En revanche, les raisons personnelles, à savoir la réservation de billets d’avion et d’une location de vacances effectuées par les enfants de l’élu comme cadeau d’anniversaire pour son épouse, constituent une excuse valable (CAA Bordeaux, 9 septembre 2022, n° 22BX01656).
Quels enseignements en tirer sur la procédure de démission d’office d’un conseiller municipal ?
L’excuse valable est une excuse précisément justifiée et étayée par des éléments factuels réels.
Le contrôle du juge administratif sur l’excuse valable est stricte au point où l’excuse valable pourrait se rapprocher, sous certains aspects, d’une quasi force majeure.

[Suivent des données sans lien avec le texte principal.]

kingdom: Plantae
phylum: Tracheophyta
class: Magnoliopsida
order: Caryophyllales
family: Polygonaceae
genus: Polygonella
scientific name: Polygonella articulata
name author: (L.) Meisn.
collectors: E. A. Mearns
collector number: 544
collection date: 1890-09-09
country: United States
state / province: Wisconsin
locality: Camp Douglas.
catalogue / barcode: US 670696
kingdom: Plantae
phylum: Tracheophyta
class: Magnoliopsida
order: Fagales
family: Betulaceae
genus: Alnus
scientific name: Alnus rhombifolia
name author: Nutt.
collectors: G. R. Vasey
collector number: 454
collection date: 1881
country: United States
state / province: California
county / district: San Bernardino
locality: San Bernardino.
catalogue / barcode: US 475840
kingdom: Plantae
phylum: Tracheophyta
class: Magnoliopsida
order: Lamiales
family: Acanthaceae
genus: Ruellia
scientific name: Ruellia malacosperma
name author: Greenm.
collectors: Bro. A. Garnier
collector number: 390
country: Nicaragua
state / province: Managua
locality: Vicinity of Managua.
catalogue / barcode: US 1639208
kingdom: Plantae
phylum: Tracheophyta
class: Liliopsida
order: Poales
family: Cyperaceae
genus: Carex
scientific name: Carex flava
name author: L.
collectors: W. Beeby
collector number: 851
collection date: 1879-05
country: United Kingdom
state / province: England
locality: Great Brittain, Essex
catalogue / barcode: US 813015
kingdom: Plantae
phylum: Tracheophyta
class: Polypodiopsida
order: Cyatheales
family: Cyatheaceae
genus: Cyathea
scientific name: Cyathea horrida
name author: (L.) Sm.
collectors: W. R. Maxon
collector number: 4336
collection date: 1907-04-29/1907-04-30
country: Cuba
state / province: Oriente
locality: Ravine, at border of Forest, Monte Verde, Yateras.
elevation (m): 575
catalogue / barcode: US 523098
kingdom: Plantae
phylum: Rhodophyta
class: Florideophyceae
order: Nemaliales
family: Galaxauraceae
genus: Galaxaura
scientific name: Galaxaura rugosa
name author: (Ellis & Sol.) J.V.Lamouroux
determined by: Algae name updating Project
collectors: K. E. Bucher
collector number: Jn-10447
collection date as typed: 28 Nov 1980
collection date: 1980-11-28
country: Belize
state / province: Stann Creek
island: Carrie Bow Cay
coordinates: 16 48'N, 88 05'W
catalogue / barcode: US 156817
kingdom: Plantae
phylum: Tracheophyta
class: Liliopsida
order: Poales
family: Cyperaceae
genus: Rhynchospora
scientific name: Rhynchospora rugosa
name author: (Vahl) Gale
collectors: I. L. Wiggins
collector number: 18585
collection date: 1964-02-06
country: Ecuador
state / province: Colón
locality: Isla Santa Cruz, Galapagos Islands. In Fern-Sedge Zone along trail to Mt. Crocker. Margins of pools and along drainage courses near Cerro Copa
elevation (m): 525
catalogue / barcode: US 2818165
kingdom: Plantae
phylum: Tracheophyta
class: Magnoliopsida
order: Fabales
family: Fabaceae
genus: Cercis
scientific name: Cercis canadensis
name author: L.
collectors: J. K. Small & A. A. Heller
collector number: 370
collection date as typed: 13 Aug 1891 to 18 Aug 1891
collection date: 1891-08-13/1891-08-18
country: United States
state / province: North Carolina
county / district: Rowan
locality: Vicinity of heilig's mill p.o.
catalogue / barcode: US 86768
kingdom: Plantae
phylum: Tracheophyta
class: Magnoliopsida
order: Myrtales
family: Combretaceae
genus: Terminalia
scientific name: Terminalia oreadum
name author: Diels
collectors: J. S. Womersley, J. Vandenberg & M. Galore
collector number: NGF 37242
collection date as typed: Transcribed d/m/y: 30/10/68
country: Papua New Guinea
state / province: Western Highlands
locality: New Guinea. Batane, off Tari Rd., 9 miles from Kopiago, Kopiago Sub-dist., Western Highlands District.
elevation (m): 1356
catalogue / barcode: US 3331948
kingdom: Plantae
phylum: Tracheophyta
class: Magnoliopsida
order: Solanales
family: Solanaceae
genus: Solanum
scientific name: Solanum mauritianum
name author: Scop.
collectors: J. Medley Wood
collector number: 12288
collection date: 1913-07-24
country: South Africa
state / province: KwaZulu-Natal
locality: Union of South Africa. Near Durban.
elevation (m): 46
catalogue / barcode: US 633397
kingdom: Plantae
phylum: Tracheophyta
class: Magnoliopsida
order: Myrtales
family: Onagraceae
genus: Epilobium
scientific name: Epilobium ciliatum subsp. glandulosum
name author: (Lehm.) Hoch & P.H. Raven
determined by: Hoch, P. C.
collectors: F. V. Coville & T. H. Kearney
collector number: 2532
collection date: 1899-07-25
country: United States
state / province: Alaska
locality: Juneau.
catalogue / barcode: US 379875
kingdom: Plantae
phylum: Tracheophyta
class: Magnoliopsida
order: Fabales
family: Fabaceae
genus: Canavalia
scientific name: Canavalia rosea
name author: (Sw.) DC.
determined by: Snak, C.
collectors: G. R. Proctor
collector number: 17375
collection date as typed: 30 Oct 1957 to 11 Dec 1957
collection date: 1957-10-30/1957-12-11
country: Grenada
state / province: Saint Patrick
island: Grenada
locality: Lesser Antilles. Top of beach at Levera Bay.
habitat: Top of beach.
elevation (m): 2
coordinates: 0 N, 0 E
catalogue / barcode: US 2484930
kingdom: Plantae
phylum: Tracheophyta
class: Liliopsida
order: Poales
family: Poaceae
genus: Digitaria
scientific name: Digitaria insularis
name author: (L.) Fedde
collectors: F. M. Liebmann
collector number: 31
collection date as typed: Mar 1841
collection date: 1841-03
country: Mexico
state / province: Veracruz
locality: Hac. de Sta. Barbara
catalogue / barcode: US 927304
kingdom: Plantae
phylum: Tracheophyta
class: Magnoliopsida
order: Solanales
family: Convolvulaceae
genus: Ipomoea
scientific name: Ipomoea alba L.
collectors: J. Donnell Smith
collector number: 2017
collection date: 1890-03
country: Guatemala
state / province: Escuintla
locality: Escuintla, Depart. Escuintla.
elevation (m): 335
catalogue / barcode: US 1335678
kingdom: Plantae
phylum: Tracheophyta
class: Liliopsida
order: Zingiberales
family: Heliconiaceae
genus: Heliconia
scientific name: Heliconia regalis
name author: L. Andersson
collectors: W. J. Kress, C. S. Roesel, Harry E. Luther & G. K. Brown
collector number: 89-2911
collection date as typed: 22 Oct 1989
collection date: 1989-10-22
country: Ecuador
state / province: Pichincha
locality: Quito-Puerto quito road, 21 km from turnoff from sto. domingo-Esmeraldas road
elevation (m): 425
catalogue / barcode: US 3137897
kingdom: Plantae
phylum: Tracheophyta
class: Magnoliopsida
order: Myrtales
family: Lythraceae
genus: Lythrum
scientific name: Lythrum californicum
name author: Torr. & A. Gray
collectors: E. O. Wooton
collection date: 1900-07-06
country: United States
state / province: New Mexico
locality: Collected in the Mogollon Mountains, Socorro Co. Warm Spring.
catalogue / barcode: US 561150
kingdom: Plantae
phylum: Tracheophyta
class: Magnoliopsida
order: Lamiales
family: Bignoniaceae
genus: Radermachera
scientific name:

En effet, dans sa décision n° 22BX01656, qu’aurait jugé la Cour administrative d’appel de Bordeaux s’il ressortait des pièces du dossier que :
- – les billets étaient annulables ou modifiables sans grandes conséquences financières ;
- – les billets avaient été pris après la publication du calendrier électoral ?
La décision aurait surement été toute autre, sinon la Cour n’aurait pas pris la peine de viser ces deux circonstances.
En tout état de cause, si la démission d’office d’un conseiller municipal peut être prononcée dans le cas où l’élu refuse d’exercer ses missions, il n’en demeure pas moins que cette sanction, particulièrement grave, ne saurait intervenir sans le respect d’une stricte procédure formelle.
Il ne faut, donc, en la matière éviter tout excès et décisions hâtives.